Last year I had the great pleasure of reading C.E. Morgan's The Sport of Kings, an epic family saga that centers on horse racing. The Sport of Kings was my favorite read in 2016. It was so rich in language, character, and story. Once I finished it, I was eager to read Morgan's debut novel, a book that had been sitting on my bookshelf, largely unnoticed, for years.
At first appearance, All the Living is definitely a different sort of novel than The Sport of Kings. While The Sport... was a mammoth volume in weight and appearance, All the Living is a tiny thing, easily read in under six hours. The scope is much smaller, as well. While Morgan's second novel fills in backstory and spends considerable time with entire generations, All the Living jumps right in and most of the novel focuses on the couple, Aloma and Orren. Keeping that in mind, All the Living didn't have the punch that its successor had, but it had no problems standing on its own.

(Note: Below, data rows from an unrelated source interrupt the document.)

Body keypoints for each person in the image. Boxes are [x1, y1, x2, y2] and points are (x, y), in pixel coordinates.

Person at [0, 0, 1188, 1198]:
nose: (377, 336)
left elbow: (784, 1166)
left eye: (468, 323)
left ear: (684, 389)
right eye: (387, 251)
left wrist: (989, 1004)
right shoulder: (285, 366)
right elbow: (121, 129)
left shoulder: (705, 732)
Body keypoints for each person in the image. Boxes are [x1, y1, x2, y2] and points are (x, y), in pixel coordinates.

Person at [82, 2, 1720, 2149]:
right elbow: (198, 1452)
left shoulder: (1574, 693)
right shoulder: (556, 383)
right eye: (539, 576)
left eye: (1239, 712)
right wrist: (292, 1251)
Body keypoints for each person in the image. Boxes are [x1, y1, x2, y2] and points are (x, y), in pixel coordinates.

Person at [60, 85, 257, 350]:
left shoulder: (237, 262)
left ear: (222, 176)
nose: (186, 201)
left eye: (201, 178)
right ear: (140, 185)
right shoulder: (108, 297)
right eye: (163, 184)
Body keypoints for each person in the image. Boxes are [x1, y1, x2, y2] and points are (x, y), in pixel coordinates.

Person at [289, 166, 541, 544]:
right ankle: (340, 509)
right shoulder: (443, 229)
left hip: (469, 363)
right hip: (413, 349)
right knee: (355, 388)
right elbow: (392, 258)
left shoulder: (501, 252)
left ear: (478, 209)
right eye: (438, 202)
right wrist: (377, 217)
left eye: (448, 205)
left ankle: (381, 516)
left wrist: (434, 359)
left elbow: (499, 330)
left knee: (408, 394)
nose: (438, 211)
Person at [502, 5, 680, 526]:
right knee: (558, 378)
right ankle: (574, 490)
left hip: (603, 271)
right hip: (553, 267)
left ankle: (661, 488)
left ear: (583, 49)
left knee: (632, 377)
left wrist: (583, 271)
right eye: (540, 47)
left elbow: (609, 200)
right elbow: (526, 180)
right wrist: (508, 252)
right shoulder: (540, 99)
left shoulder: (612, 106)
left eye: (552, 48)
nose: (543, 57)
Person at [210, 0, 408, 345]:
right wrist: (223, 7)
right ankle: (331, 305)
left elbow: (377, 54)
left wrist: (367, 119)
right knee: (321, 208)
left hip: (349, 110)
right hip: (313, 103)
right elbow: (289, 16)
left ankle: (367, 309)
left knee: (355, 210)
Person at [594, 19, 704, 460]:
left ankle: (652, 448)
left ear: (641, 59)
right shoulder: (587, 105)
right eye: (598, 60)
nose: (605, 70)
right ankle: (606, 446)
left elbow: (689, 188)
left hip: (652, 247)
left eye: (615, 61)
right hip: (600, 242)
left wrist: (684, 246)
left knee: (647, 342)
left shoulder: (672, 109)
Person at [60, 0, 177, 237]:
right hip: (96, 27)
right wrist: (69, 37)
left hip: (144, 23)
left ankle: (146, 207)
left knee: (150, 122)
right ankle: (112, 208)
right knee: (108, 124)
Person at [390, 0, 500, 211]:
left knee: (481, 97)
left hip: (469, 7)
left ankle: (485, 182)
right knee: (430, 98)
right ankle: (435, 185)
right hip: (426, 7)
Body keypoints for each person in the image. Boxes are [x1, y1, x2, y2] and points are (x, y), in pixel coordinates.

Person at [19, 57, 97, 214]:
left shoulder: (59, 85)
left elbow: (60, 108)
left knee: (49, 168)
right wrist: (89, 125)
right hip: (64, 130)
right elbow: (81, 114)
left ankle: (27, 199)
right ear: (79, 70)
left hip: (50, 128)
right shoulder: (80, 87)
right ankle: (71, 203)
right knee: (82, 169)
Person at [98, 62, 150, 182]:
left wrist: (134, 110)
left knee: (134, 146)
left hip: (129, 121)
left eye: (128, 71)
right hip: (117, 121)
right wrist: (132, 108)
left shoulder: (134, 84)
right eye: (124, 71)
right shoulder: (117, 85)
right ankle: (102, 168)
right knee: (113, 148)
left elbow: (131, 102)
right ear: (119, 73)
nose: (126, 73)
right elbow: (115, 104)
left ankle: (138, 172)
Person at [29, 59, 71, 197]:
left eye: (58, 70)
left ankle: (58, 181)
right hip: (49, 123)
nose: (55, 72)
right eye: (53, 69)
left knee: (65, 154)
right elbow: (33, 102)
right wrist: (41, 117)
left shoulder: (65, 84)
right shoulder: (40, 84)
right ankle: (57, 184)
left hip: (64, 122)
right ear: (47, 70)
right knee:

In such a small space, Morgan succeeds in forming a story that is full and enclosed in rich language. Despite the constraints, the story never feels rushed, neither does it feel incomplete or plain. I was surprised by how easily I was swept up into this tale with so little movement. Where the novel lacks, however, is in characters. These are great characters, but they're not as developed as I'd have liked them to have been. I don't really feel like I particularly understand either Orren or Aloma. When they make drastic choices, I'm not convinced that there actions are believable because I really do not understand the character. This is especially true with Aloma, a character that is extremely interesting, but not fully rounded. I'd have liked more time to get to know her and understand what she'd been through before page 1.
All the Living captures a distinct rhythm that was also present in Morgan's second novel. She builds worlds that you can see and feel, but also hear. Any well written book can transport the reader to another place, but with C.E. Morgan, it feels a little more vivid, as though maybe you'd actually been there. I look forward to visiting the next place she takes me.